Em 2004, o norte-americano Neil LaBute escrevia uma peça teatral cujo título dizia tudo: A Gorda. Note-se que o original em inglês traduzia uma violência que o enredo iria reproduzir, em crescendo – Fat Pig (“gorda porca”, à letra). Há mais de dez anos, a peça foi encenada em Lisboa, e mostrava uma espécie de festival de falta de caráter coletiva, ou seja, como a sociedade atual lida com alguém que tem excesso de peso. Se o mote parece frívolo, é porque o(a) leitor(a) ainda conserva sanidade mental e não anda a contar calorias – quantas consome, quantas perde – a cada segundo que passa. Ou é porque não tem o tal excesso de peso que lhe retira até o nome próprio para passar a ser conhecido(a) como o(a) gordo(a) e com isso passar ao lado de uma vida em sociedade.
A Gorda, de Isabela Figueiredo, é um safanão nestes costumes. A história que a autora tece, talvez de teor autobiográfico, narra a vida de Maria Luísa, uma menina gorda que sofre ao olhar-se ao espelho e cuja vida é um teste permanente à autoestima. Sofre humilhações na escola, desgostos de amor – o clássico boy meets girl corre bem até o namorado começar a mostrar-se envergonhado por ser visto com ela em público –, traições e a perda dos pais. Do primeiro amor, David, guardará uma recordação eterna, entre avanços e recuos na relação, mesmo depois de ele se ter casado. Outro corpo, supõe quem lê, com apreensão, daria outro desfecho a esta união?
Sendo filha única, confinada a um corpo que a isola socialmente, ela é uma parábola da solidão. Mas mantém um discurso de força e de sobrevivência perante o mundo, numa narração na primeira pessoa que reage contra esta forma de injustiça primitiva: “Estou aqui de passagem, é para seguir em frente, sou de ferro e ninguém me dobra”, numa vida de professora que acaba por se normalizar, sem que o passado a abandone.

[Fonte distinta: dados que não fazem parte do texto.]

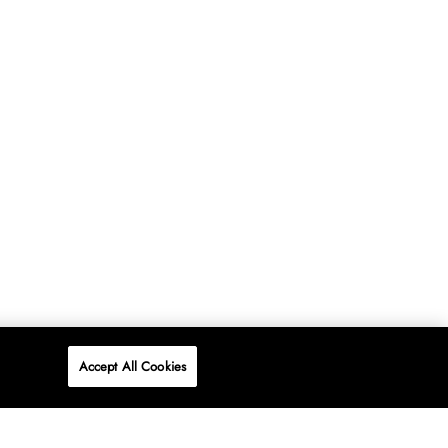
Accept All Cookies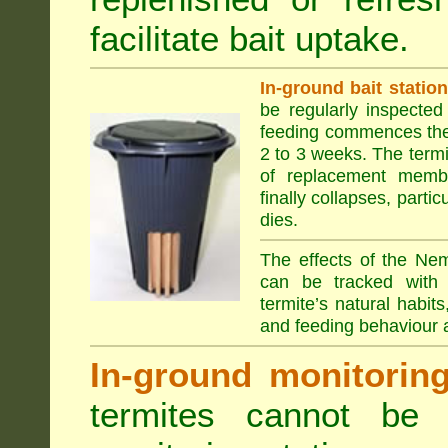
facilitate bait uptake.
In-ground bait statio
be regularly inspected 
feeding commences the 
2 to 3 weeks. The term
of replacement membe
finally collapses, parti
dies.
The effects of the Nem
can be tracked with 
termite’s natural habit
and feeding behaviour a
In-ground monitoring 
termites cannot be l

De Isabela Figueiredo já conhecíamos Caderno de Memórias Coloniais (2009), uma memória da sua infância no Moçambique colonial, onde nasceu, narrada com o mesmo estilo cru e direto que caracteriza esta sua primeira ficção. Dele disse José Gil: “Nenhum livro restitui, melhor do que este, a verdade nua e brutal do colonialismo português em Moçambique”.